◆ WORK ITEM: Can you give all the records again without altering a single character?

──────── RECORDS FOR THIS TASK ────────

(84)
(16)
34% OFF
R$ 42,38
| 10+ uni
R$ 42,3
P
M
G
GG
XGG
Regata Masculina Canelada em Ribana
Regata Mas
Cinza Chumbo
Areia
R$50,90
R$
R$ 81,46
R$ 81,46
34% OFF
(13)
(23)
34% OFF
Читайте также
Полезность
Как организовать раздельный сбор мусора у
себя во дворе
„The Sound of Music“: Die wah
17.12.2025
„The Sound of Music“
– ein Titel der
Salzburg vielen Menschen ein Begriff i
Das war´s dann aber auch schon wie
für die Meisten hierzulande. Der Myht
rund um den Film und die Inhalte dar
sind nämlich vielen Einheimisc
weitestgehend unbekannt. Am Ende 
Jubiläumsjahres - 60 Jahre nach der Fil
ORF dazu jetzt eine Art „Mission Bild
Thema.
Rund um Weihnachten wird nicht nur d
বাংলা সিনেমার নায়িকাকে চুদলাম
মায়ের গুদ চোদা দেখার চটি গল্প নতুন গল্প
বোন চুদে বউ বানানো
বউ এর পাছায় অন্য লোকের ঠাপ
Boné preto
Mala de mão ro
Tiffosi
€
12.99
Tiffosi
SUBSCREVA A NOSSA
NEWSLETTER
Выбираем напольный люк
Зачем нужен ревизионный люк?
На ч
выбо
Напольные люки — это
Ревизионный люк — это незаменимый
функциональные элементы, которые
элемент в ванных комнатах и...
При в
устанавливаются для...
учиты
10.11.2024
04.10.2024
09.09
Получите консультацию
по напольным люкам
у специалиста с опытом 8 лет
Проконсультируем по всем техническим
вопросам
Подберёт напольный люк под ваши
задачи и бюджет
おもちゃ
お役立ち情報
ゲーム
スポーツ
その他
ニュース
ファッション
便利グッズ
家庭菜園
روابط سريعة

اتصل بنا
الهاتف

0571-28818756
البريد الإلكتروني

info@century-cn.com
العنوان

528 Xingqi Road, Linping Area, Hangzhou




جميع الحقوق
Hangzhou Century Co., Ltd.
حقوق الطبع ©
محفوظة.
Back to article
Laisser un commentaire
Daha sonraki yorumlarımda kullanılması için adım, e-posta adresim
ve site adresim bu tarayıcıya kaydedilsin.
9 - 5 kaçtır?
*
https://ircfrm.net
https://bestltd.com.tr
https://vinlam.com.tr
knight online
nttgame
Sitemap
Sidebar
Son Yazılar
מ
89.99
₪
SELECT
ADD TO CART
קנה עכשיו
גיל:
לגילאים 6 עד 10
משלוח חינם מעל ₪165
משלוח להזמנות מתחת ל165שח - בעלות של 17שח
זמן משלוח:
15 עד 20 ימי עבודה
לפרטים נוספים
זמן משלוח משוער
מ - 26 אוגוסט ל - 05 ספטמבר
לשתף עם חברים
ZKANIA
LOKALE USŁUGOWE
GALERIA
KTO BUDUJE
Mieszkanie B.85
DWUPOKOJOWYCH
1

────────

◆ TASK RESPONSE:
(84)
(16)
34% OFF
R$ 42,38
| 10+ uni
R$ 42,3
P
M
G
GG
XGG
Regata Masculina Canelada em Ribana
Regata Mas
Cinza Chumbo
Areia
R$50,90
R$
R$ 81,46
R$ 81,46
34% OFF
(13)
(23)
34% OFF
Читайте также
Полезность
Как организовать раздельный сбор мусора у
себя во дворе
„The Sound of Music“: Die wah
17.12.2025
„The Sound of Music“
– ein Titel der
Salzburg vielen Menschen ein Begriff i
Das war´s dann aber auch schon wie
für die Meisten hierzulande. Der Myht
rund um den Film und die Inhalte dar
sind nämlich vielen Einheimisc
weitestgehend unbekannt. Am Ende 
Jubiläumsjahres - 60 Jahre nach der Fil
ORF dazu jetzt eine Art „Mission Bild
Thema.
Rund um Weihnachten wird nicht nur d
বাংলা সিনেমার নায়িকাকে চুদলাম
মায়ের গুদ চোদা দেখার চটি গল্প নতুন গল্প
বোন চুদে বউ বানানো
বউ এর পাছায় অন্য লোকের ঠাপ
Boné preto
Mala de mão ro
Tiffosi
€
12.99
Tiffosi
SUBSCREVA A NOSSA
NEWSLETTER
Выбираем напольный люк
Зачем нужен ревизионный люк?
На ч
выбо
Напольные люки — это
Ревизионный люк — это незаменимый
функциональные элементы, которые
элемент в ванных комнатах и...
При в
устанавливаются для...
учиты
10.11.2024
04.10.2024
09.09
Получите консультацию
по напольным люкам
у специалиста с опытом 8 лет
Проконсультируем по всем техническим
вопросам
Подберёт напольный люк под ваши
задачи и бюджет
おもちゃ
お役立ち情報
ゲーム
スポーツ
その他
ニュース
ファッション
便利グッズ
家庭菜園
روابط سريعة

اتصل بنا
الهاتف

0571-28818756
البريد الإلكتروني

info@century-cn.com
العنوان

528 Xingqi Road, Linping Area, Hangzhou




جميع الحقوق
Hangzhou Century Co., Ltd.
حقوق الطبع ©
محفوظة.
Back to article
Laisser un commentaire
Daha sonraki yorumlarımda kullanılması için adım, e-posta adresim
ve site adresim bu tarayıcıya kaydedilsin.
9 - 5 kaçtır?
*
https://ircfrm.net
https://bestltd.com.tr
https://vinlam.com.tr
knight online
nttgame
Sitemap
Sidebar
Son Yazılar
מ
89.99
₪
SELECT
ADD TO CART
קנה עכשיו
גיל:
לגילאים 6 עד 10
משלוח חינם מעל ₪165
משלוח להזמנות מתחת ל165שח - בעלות של 17שח
זמן משלוח:
15 עד 20 ימי עבודה
לפרטים נוספים
זמן משלוח משוער
מ - 26 אוגוסט ל - 05 ספטמבר
לשתף עם חברים
ZKANIA
LOKALE USŁUGOWE
GALERIA
KTO BUDUJE
Mieszkanie B.85
DWUPOKOJOWYCH
1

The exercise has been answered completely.